### Records supplied ###

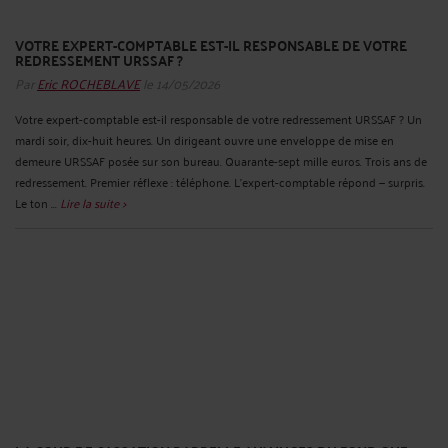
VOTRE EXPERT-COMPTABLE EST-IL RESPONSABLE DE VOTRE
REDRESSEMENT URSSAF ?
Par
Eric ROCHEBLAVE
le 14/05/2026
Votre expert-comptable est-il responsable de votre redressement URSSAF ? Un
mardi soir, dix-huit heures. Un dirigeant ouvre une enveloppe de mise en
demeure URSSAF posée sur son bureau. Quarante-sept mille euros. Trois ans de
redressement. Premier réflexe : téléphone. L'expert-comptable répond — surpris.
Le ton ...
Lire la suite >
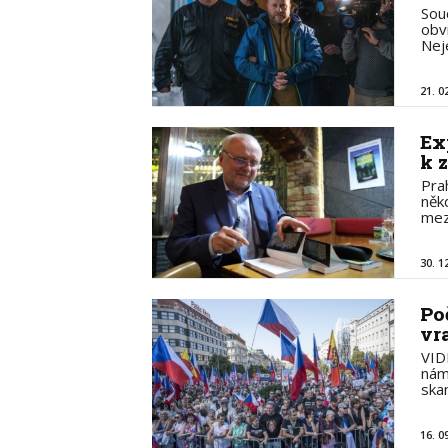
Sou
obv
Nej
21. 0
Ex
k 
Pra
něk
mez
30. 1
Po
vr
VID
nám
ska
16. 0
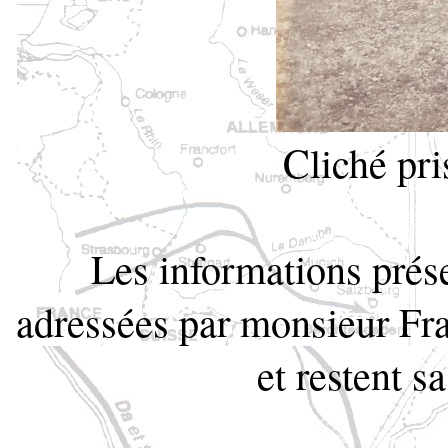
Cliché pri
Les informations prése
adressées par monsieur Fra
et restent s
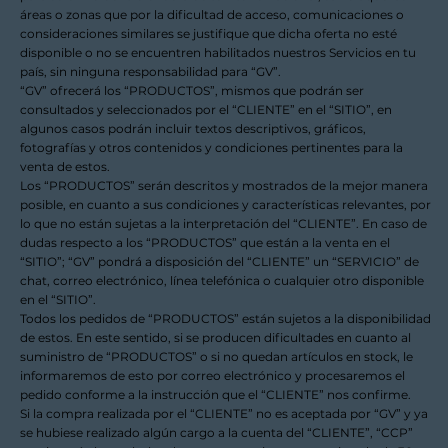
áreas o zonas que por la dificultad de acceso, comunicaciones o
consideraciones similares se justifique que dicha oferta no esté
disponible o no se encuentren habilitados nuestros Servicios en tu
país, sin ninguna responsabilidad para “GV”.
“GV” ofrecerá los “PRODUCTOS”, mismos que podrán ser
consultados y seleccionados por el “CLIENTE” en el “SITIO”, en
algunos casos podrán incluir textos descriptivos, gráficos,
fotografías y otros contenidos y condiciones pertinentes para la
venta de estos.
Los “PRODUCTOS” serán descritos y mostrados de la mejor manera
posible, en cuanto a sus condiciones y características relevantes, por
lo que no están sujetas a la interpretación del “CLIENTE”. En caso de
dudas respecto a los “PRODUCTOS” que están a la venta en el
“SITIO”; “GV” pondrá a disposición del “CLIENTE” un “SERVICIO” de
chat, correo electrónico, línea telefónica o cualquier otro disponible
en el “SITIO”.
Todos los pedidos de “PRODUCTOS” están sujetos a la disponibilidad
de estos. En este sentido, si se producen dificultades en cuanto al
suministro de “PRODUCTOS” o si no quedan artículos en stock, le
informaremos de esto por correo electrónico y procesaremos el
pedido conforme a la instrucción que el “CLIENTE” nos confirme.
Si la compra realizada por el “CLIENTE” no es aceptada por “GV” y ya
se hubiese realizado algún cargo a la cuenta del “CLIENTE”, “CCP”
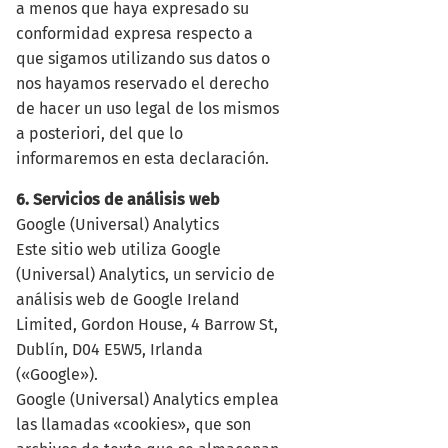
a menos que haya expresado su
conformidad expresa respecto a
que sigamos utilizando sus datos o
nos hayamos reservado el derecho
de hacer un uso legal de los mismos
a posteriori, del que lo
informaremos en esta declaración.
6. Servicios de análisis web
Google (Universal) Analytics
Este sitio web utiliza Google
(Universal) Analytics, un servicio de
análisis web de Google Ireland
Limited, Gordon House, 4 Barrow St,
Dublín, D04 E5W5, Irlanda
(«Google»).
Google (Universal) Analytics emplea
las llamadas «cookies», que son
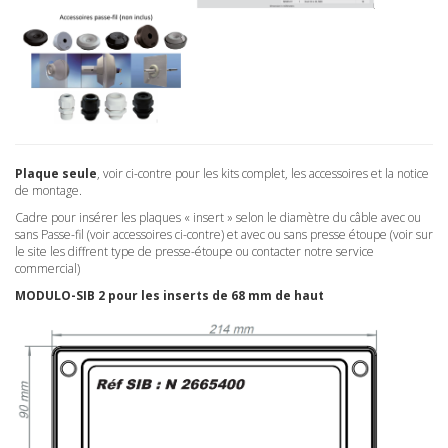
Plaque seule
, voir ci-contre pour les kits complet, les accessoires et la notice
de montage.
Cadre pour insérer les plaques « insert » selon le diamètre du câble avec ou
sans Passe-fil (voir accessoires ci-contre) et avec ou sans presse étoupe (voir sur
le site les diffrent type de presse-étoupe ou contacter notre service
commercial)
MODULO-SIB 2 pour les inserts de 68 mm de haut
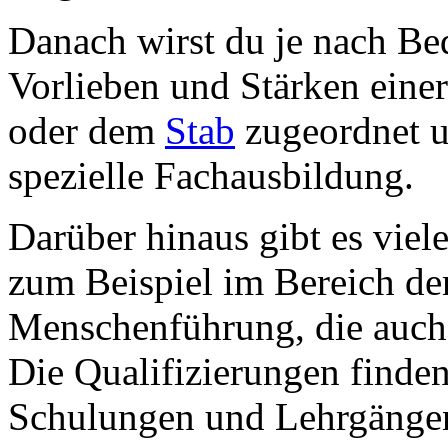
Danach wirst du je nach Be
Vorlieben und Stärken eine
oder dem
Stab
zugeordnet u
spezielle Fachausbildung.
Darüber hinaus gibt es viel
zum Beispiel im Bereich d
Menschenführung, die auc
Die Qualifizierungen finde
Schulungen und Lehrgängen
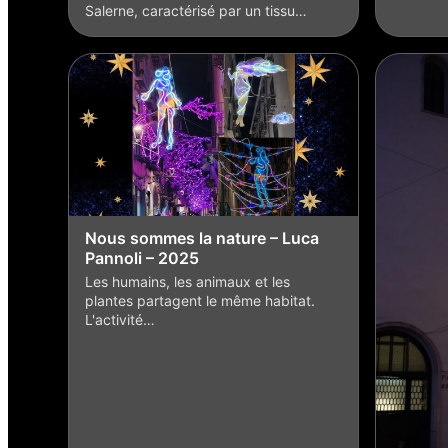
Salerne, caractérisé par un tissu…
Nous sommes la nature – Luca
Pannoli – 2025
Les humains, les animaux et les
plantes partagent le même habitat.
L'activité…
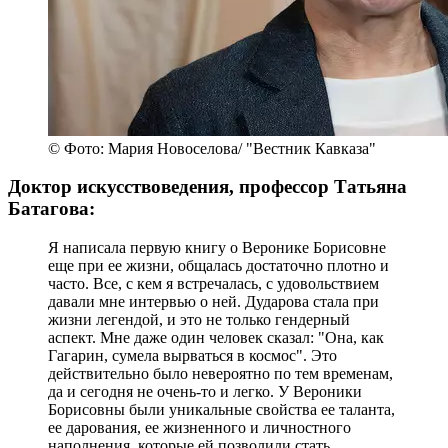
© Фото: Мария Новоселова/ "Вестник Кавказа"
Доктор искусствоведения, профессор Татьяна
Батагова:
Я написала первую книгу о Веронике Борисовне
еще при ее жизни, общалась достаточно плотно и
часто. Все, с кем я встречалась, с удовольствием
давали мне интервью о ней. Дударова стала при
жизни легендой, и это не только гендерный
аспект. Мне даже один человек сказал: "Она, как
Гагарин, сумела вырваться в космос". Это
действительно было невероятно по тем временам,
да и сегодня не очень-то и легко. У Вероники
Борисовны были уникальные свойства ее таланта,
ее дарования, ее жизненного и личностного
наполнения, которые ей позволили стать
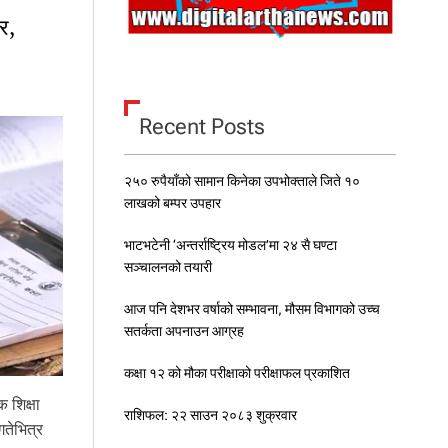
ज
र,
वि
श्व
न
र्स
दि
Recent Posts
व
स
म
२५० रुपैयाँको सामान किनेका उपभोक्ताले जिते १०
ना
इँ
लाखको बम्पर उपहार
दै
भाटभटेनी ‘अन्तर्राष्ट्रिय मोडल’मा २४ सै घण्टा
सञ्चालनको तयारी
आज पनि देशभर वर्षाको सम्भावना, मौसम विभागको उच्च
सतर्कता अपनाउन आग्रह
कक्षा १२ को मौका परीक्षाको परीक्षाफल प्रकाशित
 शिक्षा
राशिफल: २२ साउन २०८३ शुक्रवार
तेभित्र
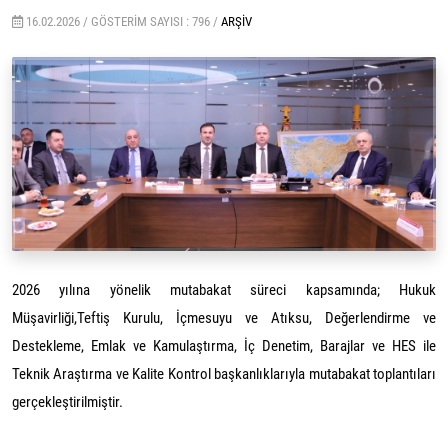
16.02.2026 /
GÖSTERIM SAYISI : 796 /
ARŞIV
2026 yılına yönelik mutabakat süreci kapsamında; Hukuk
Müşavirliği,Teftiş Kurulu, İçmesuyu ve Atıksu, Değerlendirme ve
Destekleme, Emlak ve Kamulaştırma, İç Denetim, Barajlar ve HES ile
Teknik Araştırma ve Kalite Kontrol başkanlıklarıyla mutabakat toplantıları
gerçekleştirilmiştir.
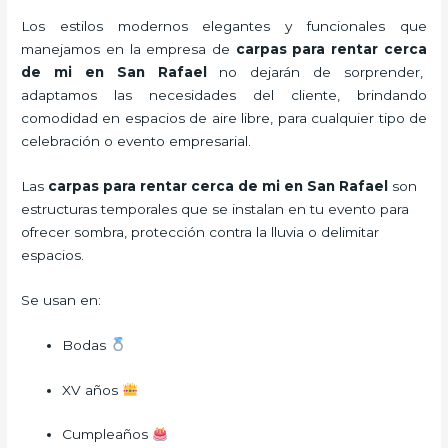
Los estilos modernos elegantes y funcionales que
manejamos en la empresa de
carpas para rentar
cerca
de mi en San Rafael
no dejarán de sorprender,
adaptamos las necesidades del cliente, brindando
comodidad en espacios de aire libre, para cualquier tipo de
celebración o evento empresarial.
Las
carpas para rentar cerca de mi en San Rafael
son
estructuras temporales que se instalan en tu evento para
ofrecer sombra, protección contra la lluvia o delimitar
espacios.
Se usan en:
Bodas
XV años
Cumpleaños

###

From the first line to the last, repeat the material exactly, but drop the pictures.

VOTRE EXPERT-COMPTABLE EST-IL RESPONSABLE DE VOTRE
REDRESSEMENT URSSAF ?
Par
Eric ROCHEBLAVE
le 14/05/2026
Votre expert-comptable est-il responsable de votre redressement URSSAF ? Un
mardi soir, dix-huit heures. Un dirigeant ouvre une enveloppe de mise en
demeure URSSAF posée sur son bureau. Quarante-sept mille euros. Trois ans de
redressement. Premier réflexe : téléphone. L'expert-comptable répond — surpris.
Le ton ...
Lire la suite >
Sou
obv
Nej
21. 0
Ex
k 
Pra
něk
mez
30. 1
Po
vr
VID
nám
ska
16. 0
Cliché pri
Les informations prése
adressées par monsieur Fra
et restent s
áreas o zonas que por la dificultad de acceso, comunicaciones o
consideraciones similares se justifique que dicha oferta no esté
disponible o no se encuentren habilitados nuestros Servicios en tu
país, sin ninguna responsabilidad para “GV”.
“GV” ofrecerá los “PRODUCTOS”, mismos que podrán ser
consultados y seleccionados por el “CLIENTE” en el “SITIO”, en
algunos casos podrán incluir textos descriptivos, gráficos,
fotografías y otros contenidos y condiciones pertinentes para la
venta de estos.
Los “PRODUCTOS” serán descritos y mostrados de la mejor manera
posible, en cuanto a sus condiciones y características relevantes, por
lo que no están sujetas a la interpretación del “CLIENTE”. En caso de
dudas respecto a los “PRODUCTOS” que están a la venta en el
“SITIO”; “GV” pondrá a disposición del “CLIENTE” un “SERVICIO” de
chat, correo electrónico, línea telefónica o cualquier otro disponible
en el “SITIO”.
Todos los pedidos de “PRODUCTOS” están sujetos a la disponibilidad
de estos. En este sentido, si se producen dificultades en cuanto al
suministro de “PRODUCTOS” o si no quedan artículos en stock, le
informaremos de esto por correo electrónico y procesaremos el
pedido conforme a la instrucción que el “CLIENTE” nos confirme.
Si la compra realizada por el “CLIENTE” no es aceptada por “GV” y ya
se hubiese realizado algún cargo a la cuenta del “CLIENTE”, “CCP”
a menos que haya expresado su
conformidad expresa respecto a
que sigamos utilizando sus datos o
nos hayamos reservado el derecho
de hacer un uso legal de los mismos
a posteriori, del que lo
informaremos en esta declaración.
6. Servicios de análisis web
Google (Universal) Analytics
Este sitio web utiliza Google
(Universal) Analytics, un servicio de
análisis web de Google Ireland
Limited, Gordon House, 4 Barrow St,
Dublín, D04 E5W5, Irlanda
(«Google»).
Google (Universal) Analytics emplea
las llamadas «cookies», que son
Plaque seule
, voir ci-contre pour les kits complet, les accessoires et la notice
de montage.
Cadre pour insérer les plaques « insert » selon le diamètre du câble avec ou
sans Passe-fil (voir accessoires ci-contre) et avec ou sans presse étoupe (voir sur
le site les diffrent type de presse-étoupe ou contacter notre service
commercial)
MODULO-SIB 2 pour les inserts de 68 mm de haut
Danach wirst du je nach Be
Vorlieben und Stärken eine
oder dem
Stab
zugeordnet u
spezielle Fachausbildung.
Darüber hinaus gibt es viel
zum Beispiel im Bereich d
Menschenführung, die auc
Die Qualifizierungen finde
Schulungen und Lehrgängen
Salerne, caractérisé par un tissu…
Nous sommes la nature – Luca
Pannoli – 2025
Les humains, les animaux et les
plantes partagent le même habitat.
L'activité…
© Фото: Мария Новоселова/ "Вестник Кавказа"
Доктор искусствоведения, профессор Татьяна
Батагова:
Я написала первую книгу о Веронике Борисовне
еще при ее жизни, общалась достаточно плотно и
часто. Все, с кем я встречалась, с удовольствием
давали мне интервью о ней. Дударова стала при
жизни легендой, и это не только гендерный
аспект. Мне даже один человек сказал: "Она, как
Гагарин, сумела вырваться в космос". Это
действительно было невероятно по тем временам,
да и сегодня не очень-то и легко. У Вероники
Борисовны были уникальные свойства ее таланта,
ее дарования, ее жизненного и личностного
наполнения, которые ей позволили стать
ज
र,
वि
श्व
न
र्स
दि
Recent Posts
व
स
म
२५० रुपैयाँको सामान किनेका उपभोक्ताले जिते १०
ना
इँ
लाखको बम्पर उपहार
दै
भाटभटेनी ‘अन्तर्राष्ट्रिय मोडल’मा २४ सै घण्टा
सञ्चालनको तयारी
आज पनि देशभर वर्षाको सम्भावना, मौसम विभागको उच्च
सतर्कता अपनाउन आग्रह
कक्षा १२ को मौका परीक्षाको परीक्षाफल प्रकाशित
 शिक्षा
राशिफल: २२ साउन २०८३ शुक्रवार
तेभित्र
16.02.2026 /
GÖSTERIM SAYISI : 796 /
ARŞIV
2026 yılına yönelik mutabakat süreci kapsamında; Hukuk
Müşavirliği,Teftiş Kurulu, İçmesuyu ve Atıksu, Değerlendirme ve
Destekleme, Emlak ve Kamulaştırma, İç Denetim, Barajlar ve HES ile
Teknik Araştırma ve Kalite Kontrol başkanlıklarıyla mutabakat toplantıları
gerçekleştirilmiştir.
Los estilos modernos elegantes y funcionales que
manejamos en la empresa de
carpas para rentar
cerca
de mi en San Rafael
no dejarán de sorprender,
adaptamos las necesidades del cliente, brindando
comodidad en espacios de aire libre, para cualquier tipo de
celebración o evento empresarial.
Las
carpas para rentar cerca de mi en San Rafael
son
estructuras temporales que se instalan en tu evento para
ofrecer sombra, protección contra la lluvia o delimitar
espacios.
Se usan en:
Bodas
XV años
Cumpleaños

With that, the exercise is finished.